Copy the lines of the data word for word, from the first line up to and including the line containing "Korttelin kunkku".

**DATA SHOWN:**
----------------------------------------

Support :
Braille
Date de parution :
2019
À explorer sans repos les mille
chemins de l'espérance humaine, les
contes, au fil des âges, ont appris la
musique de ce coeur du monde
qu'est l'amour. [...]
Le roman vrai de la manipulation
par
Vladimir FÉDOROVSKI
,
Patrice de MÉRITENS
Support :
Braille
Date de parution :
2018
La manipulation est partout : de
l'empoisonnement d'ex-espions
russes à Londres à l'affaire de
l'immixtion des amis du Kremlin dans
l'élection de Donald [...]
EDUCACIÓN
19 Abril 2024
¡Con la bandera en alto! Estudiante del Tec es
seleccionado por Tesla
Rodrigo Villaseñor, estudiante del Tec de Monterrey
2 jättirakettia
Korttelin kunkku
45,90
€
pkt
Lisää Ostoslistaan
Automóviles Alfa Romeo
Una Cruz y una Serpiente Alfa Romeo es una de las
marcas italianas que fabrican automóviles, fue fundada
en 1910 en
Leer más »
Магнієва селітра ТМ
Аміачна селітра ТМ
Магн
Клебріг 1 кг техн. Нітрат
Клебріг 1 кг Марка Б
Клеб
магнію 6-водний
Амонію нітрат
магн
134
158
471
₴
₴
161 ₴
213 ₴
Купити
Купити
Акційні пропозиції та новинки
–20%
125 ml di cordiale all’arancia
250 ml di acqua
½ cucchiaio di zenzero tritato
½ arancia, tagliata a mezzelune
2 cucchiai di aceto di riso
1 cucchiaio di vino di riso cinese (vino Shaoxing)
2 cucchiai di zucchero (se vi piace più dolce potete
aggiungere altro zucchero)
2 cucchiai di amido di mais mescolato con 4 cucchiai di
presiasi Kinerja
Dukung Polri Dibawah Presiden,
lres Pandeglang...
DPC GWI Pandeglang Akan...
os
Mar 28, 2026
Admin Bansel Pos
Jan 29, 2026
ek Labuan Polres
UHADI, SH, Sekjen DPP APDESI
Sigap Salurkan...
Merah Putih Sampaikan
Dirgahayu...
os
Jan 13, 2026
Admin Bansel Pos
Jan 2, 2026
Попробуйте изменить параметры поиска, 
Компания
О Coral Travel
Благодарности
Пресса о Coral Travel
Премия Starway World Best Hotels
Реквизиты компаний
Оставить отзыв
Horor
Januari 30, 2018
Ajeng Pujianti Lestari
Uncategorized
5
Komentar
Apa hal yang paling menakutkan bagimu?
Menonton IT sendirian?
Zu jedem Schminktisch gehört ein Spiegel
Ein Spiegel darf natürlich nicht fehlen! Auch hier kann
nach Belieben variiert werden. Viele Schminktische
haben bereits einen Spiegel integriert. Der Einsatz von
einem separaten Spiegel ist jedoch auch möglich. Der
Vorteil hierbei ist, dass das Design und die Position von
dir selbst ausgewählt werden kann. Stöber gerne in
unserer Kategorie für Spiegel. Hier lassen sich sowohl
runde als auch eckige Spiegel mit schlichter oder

----------------------------------------

**OUTPUT OF THE TASK:**
Support :
Braille
Date de parution :
2019
À explorer sans repos les mille
chemins de l'espérance humaine, les
contes, au fil des âges, ont appris la
musique de ce coeur du monde
qu'est l'amour. [...]
Le roman vrai de la manipulation
par
Vladimir FÉDOROVSKI
,
Patrice de MÉRITENS
Support :
Braille
Date de parution :
2018
La manipulation est partout : de
l'empoisonnement d'ex-espions
russes à Londres à l'affaire de
l'immixtion des amis du Kremlin dans
l'élection de Donald [...]
EDUCACIÓN
19 Abril 2024
¡Con la bandera en alto! Estudiante del Tec es
seleccionado por Tesla
Rodrigo Villaseñor, estudiante del Tec de Monterrey
2 jättirakettia
Korttelin kunkku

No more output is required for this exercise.